• [Action item]:
In your copy, include no images, and write out every entry below exactly as it stands.

• [Records to process]:

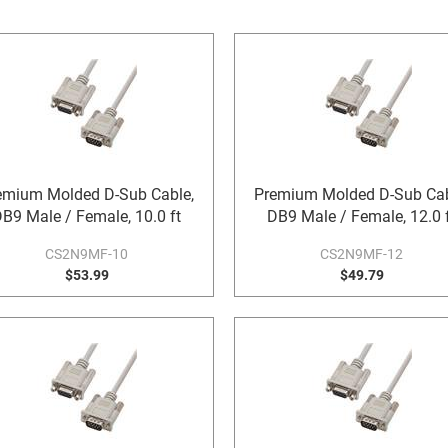
emium Molded D-Sub Cable,
Premium Molded D-Sub Cab
B9 Male / Female, 10.0 ft
DB9 Male / Female, 12.0 
CS2N9MF-10
CS2N9MF-12
$53.99
$49.79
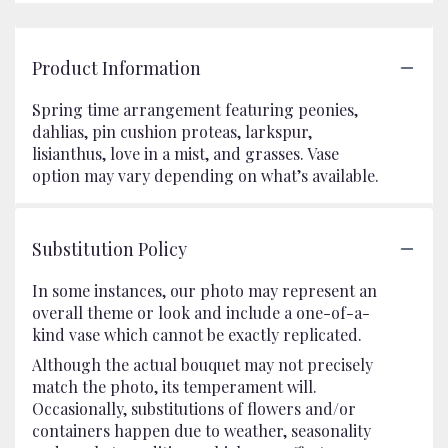
Product Information
Spring time arrangement featuring peonies,
dahlias, pin cushion proteas, larkspur,
lisianthus, love in a mist, and grasses. Vase
option may vary depending on what’s available.
Substitution Policy
In some instances, our photo may represent an
overall theme or look and include a one-of-a-
kind vase which cannot be exactly replicated.
Although the actual bouquet may not precisely
match the photo, its temperament will.
Occasionally, substitutions of flowers and/or
containers happen due to weather, seasonality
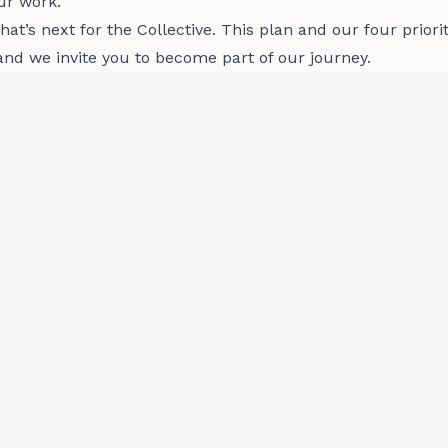
ur work.
at’s next for the Collective. This plan and our four priori
and we invite you to become part of our journey.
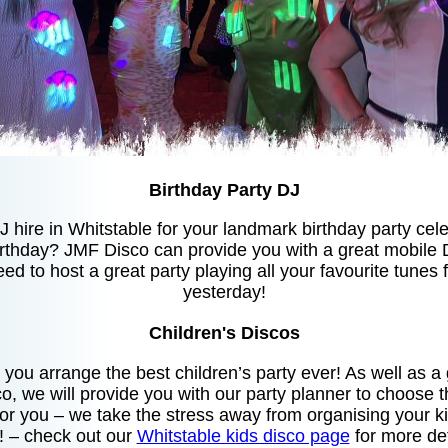
Birthday Party DJ
J hire in Whitstable for your landmark birthday party ce
irthday? JMF Disco can provide you with a great mobile 
eed to host a great party playing all your favourite tunes
yesterday!
Children's Discos
you arrange the best children’s party ever! As well as 
o, we will provide you with our party planner to choose
for you – we take the stress away from organising your ki
t! – check out our
Whitstable kids disco page
for more det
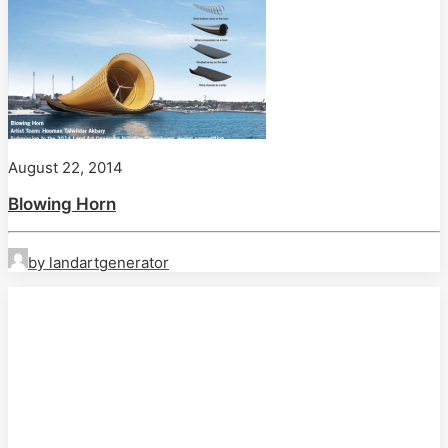
August 22, 2014
Blowing Horn
by landartgenerator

• [Task result]:
emium Molded D-Sub Cable,
Premium Molded D-Sub Cab
B9 Male / Female, 10.0 ft
DB9 Male / Female, 12.0 
CS2N9MF-10
CS2N9MF-12
$53.99
$49.79
Product Information
Spring time arrangement featuring peonies,
dahlias, pin cushion proteas, larkspur,
lisianthus, love in a mist, and grasses. Vase
option may vary depending on what’s available.
Substitution Policy
In some instances, our photo may represent an
overall theme or look and include a one-of-a-
kind vase which cannot be exactly replicated.
Although the actual bouquet may not precisely
match the photo, its temperament will.
Occasionally, substitutions of flowers and/or
containers happen due to weather, seasonality
ur work.
at’s next for the Collective. This plan and our four priori
and we invite you to become part of our journey.
Birthday Party DJ
J hire in Whitstable for your landmark birthday party ce
irthday? JMF Disco can provide you with a great mobile 
eed to host a great party playing all your favourite tunes
yesterday!
Children's Discos
you arrange the best children’s party ever! As well as 
o, we will provide you with our party planner to choose
for you – we take the stress away from organising your ki
t! – check out our
Whitstable kids disco page
for more det
August 22, 2014
Blowing Horn
by landartgenerator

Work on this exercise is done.